Smaller cell size and decreased cell number in the substantia nigra of mutant mice. (A–F) TH immunostaining of the VTA and substantia nigra from (A, B) control and (C–F) mutant mice at 12 (A–D) and 46 weeks (E, F) at −2.8 mm (A, C, E) and −3.3 mm (B, D, F) relative to the bregma.

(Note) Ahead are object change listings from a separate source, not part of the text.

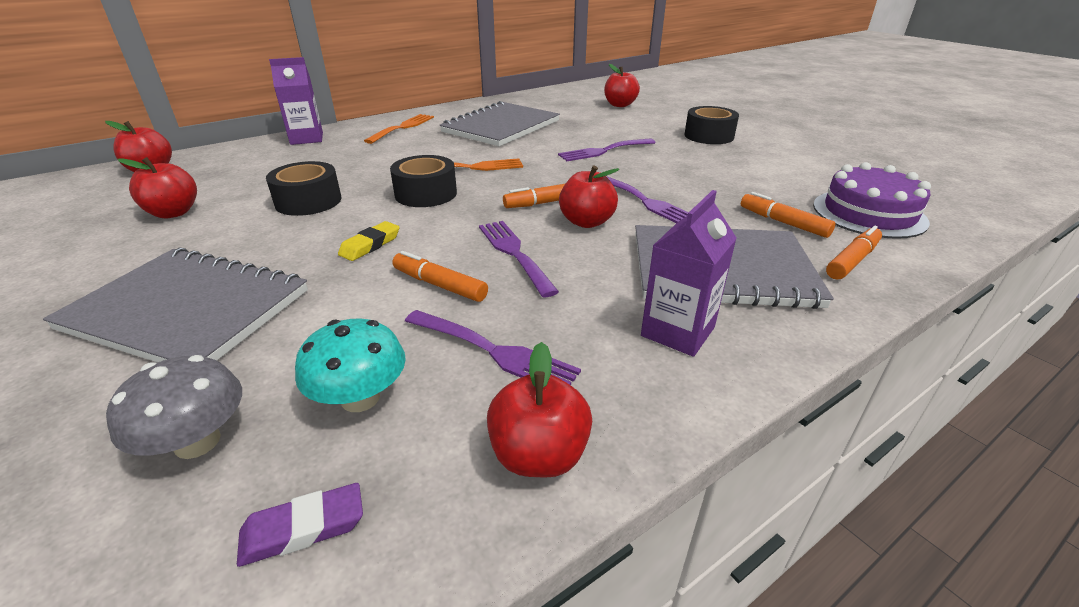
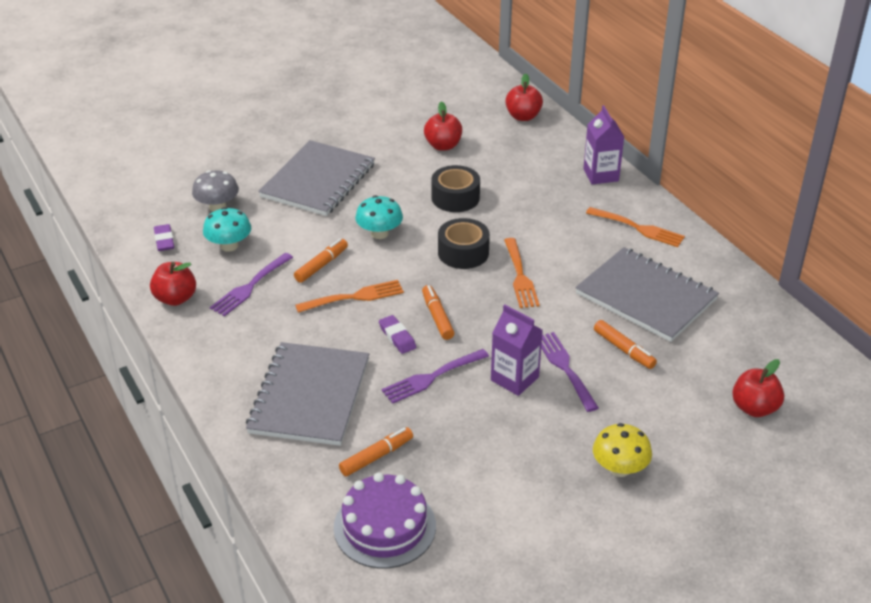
camera: 95 degrees right, 5 degrees up
yellow eraser [338,221,400,261] -> turquoise mushroom [355,195,403,239]
purple fork [479,221,559,298] -> orange fork [295,280,404,313]
red apple [559,165,620,228] -> purple eraser [379,315,416,354]
purple carton [641,190,737,357] -> purple carton moved to [491,305,543,396]
black tape [684,106,739,144] -> yellow mushroom [593,423,652,477]
orange marker [826,226,882,280] -> orange marker moved to [594,320,657,369]

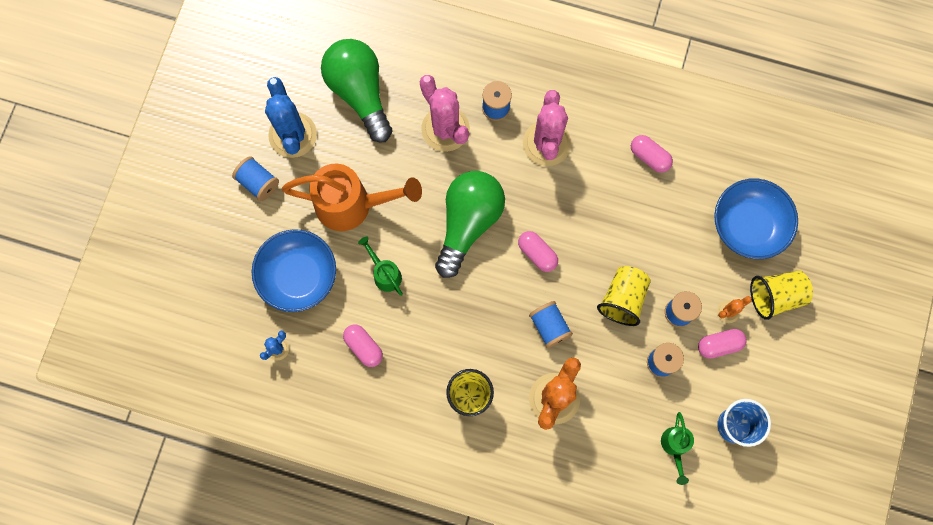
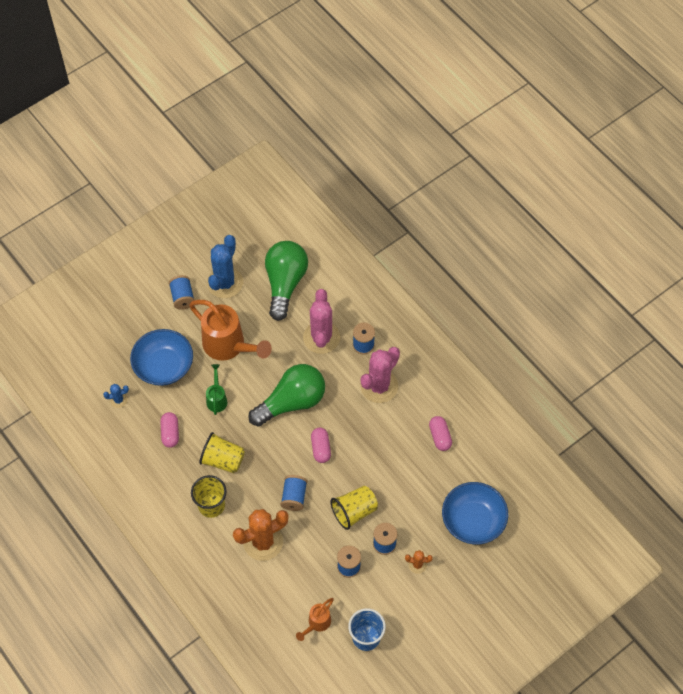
camera: 35 degrees right, 15 degrees down
green watering can [661,412,694,485] -> orange watering can [296,598,334,641]
pink capsule [698,329,747,359] -> none
yellow cup [750,271,813,320] -> yellow cup moved to [199,432,245,473]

Arrows in E and F highlight regions of increased TH⁺ expression in the very fine fibres of the striatonigral pathway in the SNpr (originating from TH⁺ cells in the striatum). (G, H) Magnification of the SNpc regions highlighted in B and D, of control (G) and mutant (H) mice, showing smaller TH⁺ cell bodies and fewer neurites in mutant mice. (I) Stereological estimations of TH⁺ cell bodies in the SNpc of Dat ^Cre Fbxo7 ^−/+ and Dat ^Cre Fbxo7 ^fl/+ mice (control), and experimental Dat ^Cre Fbxo7 ^−/fl mice at 6, 12, 20, and 46 weeks. (J) Quantification of the diameter of TH⁺ cell bodies in the SNpc and VTA of control and Dat ^Cre Fbxo7 ^−/fl mice at 12 weeks. (K) Quantification of neurotransmitter levels in the ventral midbrain of 5‐week‐old Dat ^Cre Fbxo7 ^−/+ and Dat ^Cre Fbxo7 ^fl/+ mice (control) and Dat ^Cre Fbxo7 ^−/fl mice using HPLC analysis. (L) Rotarod behavioural analysis of control and Dat ^Cre Fbxo7 ^−/fl mice at 12, 20, and 30 weeks of age, showing latency to fall. **p < 0.05; ***p < 0.005. FR, fasciculus retroflexus; ML, medial lemniscus; DA, dopamine; NA, noradrenaline; 5HT, serotonin. The scale bar in F represents 300 μm for A–F and 80 μm in G, H.